Oh and before Mac users start getting snarky, this kind of post-installation tweaking to get video working properly has to be done in OS X too because out of the box Quicktime won't play MKV, AVI or WMV.
- SAMBA vs NFS shares
I've long known that mounting drives with Samba has quite a bit of CPU overhead from my experience using a Raspberry Pi where every CPU cycle is precious! What I didn't expect was how badly SAMBA shares performed on my Core2Duo Air. Admittedly, it's running at 1.4Ghz but I did expect better but again the CPU took a considerable hit and seemed much less efficient over wireless.
Changing to NFS was a notable improvement, especially streaming large video files. It's also much more convenient too because NFS lets me mount a network resource and treat them as local. So I've loaded two NFS shares from my NAS, to the Music and Video folders in my Home directory and as far as applications like Banshee and Mplayer are concerned, they are treated as though they are physically located on the Air's SSD.
- SAMBA is broken in Ubuntu
To add to SAMBA's woes, copying directories from a samba share is broken in Ubuntu, which posed a problem for me when I attempted to copy files from my Mac Mini. NFS and SSHFS however work just fine.
Time was that you wouldn't dare comparing OS X and Linux on aesthetics - it was a no contest really - but Linux Desktop Environments have come a long way.
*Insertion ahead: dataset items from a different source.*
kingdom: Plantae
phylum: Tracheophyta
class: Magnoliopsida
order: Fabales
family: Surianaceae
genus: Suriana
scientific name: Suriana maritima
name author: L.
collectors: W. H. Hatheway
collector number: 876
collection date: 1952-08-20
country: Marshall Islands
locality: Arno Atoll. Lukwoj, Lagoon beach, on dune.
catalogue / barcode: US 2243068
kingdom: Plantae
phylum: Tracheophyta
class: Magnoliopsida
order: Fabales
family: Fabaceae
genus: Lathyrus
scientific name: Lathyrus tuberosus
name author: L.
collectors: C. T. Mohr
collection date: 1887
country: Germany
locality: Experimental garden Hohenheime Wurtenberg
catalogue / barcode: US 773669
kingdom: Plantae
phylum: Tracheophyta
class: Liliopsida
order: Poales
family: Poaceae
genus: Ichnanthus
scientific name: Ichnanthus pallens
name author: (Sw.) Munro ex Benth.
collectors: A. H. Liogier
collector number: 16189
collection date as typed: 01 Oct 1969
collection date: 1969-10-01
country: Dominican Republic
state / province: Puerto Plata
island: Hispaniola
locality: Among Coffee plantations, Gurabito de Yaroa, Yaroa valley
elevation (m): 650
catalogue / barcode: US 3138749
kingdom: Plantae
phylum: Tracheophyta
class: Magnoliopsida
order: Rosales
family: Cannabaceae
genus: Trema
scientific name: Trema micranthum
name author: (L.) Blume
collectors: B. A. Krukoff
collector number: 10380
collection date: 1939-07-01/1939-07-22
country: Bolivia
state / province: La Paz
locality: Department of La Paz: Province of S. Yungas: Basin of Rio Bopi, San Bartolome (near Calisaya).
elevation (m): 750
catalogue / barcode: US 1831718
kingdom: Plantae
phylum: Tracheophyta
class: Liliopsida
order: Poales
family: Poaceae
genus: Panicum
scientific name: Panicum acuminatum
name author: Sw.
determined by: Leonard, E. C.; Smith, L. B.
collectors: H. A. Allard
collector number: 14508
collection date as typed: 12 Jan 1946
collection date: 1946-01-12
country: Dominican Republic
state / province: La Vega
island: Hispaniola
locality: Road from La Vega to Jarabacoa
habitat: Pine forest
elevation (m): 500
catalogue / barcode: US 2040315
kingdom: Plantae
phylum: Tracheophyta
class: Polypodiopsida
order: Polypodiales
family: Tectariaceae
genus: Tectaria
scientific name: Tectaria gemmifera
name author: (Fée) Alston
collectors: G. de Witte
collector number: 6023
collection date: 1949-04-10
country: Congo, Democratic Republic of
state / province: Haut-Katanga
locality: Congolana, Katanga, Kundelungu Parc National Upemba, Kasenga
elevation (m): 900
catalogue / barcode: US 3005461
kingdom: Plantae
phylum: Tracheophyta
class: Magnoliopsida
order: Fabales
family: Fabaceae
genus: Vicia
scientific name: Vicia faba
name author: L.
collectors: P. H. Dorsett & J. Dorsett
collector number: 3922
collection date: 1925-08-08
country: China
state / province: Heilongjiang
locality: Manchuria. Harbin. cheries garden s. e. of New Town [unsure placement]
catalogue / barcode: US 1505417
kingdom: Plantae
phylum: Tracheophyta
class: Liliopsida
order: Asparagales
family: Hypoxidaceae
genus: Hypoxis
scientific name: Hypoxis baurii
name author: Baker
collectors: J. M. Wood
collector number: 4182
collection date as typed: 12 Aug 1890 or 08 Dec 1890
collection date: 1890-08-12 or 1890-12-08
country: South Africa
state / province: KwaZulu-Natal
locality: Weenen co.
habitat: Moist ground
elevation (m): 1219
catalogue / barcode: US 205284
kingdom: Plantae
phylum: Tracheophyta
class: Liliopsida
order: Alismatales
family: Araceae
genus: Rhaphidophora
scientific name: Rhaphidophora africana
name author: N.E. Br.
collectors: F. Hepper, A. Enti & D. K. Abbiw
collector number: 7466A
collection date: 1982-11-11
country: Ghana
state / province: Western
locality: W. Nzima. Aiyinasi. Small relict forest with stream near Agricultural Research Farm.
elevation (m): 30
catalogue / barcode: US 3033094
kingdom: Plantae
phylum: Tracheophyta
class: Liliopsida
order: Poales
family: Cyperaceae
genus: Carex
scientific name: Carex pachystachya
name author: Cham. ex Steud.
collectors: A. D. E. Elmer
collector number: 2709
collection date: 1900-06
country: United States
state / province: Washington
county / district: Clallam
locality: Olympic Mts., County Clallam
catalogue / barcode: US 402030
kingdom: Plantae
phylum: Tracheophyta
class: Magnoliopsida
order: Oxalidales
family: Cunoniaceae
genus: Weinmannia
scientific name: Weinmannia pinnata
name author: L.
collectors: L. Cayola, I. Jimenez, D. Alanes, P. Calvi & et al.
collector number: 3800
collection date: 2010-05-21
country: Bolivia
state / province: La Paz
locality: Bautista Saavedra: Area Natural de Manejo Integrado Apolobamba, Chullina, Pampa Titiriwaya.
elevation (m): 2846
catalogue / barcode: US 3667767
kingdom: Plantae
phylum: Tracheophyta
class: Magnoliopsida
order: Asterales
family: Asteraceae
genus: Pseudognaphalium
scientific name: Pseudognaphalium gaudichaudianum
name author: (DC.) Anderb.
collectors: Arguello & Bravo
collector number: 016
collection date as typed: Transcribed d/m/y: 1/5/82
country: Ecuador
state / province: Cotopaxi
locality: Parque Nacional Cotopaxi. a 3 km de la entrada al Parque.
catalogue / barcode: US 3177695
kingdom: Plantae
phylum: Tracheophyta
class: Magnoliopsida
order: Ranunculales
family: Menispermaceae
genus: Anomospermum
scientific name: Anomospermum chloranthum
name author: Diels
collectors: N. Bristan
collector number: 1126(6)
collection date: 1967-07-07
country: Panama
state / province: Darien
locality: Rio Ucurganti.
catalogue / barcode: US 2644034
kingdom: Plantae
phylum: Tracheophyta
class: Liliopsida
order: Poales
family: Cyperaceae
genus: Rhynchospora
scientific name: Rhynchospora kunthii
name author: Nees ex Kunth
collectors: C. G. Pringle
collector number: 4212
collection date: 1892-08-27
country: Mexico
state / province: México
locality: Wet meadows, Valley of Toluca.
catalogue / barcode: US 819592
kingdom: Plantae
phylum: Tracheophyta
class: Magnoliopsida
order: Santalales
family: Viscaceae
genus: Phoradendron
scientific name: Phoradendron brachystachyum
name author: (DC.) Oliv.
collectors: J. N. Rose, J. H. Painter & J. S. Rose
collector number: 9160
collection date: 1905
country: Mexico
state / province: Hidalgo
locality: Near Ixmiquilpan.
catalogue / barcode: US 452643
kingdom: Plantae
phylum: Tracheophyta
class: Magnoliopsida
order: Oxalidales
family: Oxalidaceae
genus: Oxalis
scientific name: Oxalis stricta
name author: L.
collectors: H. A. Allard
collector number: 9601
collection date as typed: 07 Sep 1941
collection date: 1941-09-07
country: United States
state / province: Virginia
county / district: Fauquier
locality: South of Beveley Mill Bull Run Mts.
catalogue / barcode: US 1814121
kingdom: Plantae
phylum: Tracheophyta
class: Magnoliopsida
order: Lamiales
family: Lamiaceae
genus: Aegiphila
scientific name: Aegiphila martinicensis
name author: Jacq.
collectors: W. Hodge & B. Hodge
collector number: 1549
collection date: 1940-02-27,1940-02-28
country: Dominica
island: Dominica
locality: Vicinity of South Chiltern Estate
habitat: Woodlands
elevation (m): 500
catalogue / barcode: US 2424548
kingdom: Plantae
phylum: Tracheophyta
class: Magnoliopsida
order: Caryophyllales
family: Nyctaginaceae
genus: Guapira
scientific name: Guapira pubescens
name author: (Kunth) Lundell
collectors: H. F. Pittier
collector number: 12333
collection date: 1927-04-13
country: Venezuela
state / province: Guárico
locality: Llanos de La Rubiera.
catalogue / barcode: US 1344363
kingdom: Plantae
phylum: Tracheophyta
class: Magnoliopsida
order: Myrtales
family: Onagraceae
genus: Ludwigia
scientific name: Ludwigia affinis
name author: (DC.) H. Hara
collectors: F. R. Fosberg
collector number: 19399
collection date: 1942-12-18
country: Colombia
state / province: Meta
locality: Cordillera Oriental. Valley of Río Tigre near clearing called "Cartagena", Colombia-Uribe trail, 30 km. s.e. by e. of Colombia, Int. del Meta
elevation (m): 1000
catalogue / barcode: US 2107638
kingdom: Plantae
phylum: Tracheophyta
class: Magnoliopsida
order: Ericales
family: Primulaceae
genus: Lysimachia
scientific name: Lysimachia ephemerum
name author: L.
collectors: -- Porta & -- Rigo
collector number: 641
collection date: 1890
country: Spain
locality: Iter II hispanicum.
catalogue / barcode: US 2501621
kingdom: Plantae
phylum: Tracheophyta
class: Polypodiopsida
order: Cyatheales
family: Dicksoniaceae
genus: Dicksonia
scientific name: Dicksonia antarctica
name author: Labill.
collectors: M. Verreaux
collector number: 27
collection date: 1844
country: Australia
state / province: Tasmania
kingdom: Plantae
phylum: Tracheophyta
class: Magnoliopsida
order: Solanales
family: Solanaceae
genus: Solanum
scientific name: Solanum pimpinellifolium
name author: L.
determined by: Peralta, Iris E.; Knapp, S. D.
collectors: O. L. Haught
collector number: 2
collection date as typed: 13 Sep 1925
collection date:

OS X is pleasing to the eye but let's face facts, its look and feel has only incrementally changed since the UI was overhauled in Leopard back 2007. Let's face another fact, when the next overhaul comes it will mostly likely unify OS X with the theme adopted by iOS 7 whether you want it or not.
With Linux we, the users, get the choice of we want our desktops to look and function according to our tastes. Don't like Unity, don't use it, there's a lot of other choices; if you prefer the current flat design craze to the 3D look, there's themes aplenty for you. With Apple and Microsoft, we get their tastes and their choices made on our behalf. DIY tweaking the UI on OS X is perilous, particularly when upgrading the system.
I've decided to stick with Unity but I have tweaked with themes and icons from the fabulous Numix Project. I've also installed the Gnome fallback shell for the sake of nostalgia and because I'm not yet sold on Unity's launcher.
Is this a total switch?
The short answer is yes, at least on my Air.
The longer answer is a little more complicated. I have a fairly pragmatic approach to computing.
My current job as a technical writer, prescribes the use of Windows, Office and the Adobe Creative Suite. My wife uses Windows on her computer and has no interest in switching; besides we've invested a lot in Windows games over the years and for a long time we needed Windows just to do our taxes.
I've also invested a lot in the Apple ecosystem; not just hardware but commercial software too. I've used Scrivener for years now to write, I also use Pixelmator and iPhoto to manage our family's photo collection. My Mac Mini runs Mavericks well and will run it even better when I upgrade the RAM and install an SSD. Would it make a good Linux machine? Probably, save for one detail, the graphics card is supplied as a custom component by AMD so I really don't know how it would fair with either the open source driver or AMD's proprietary catalyst driver.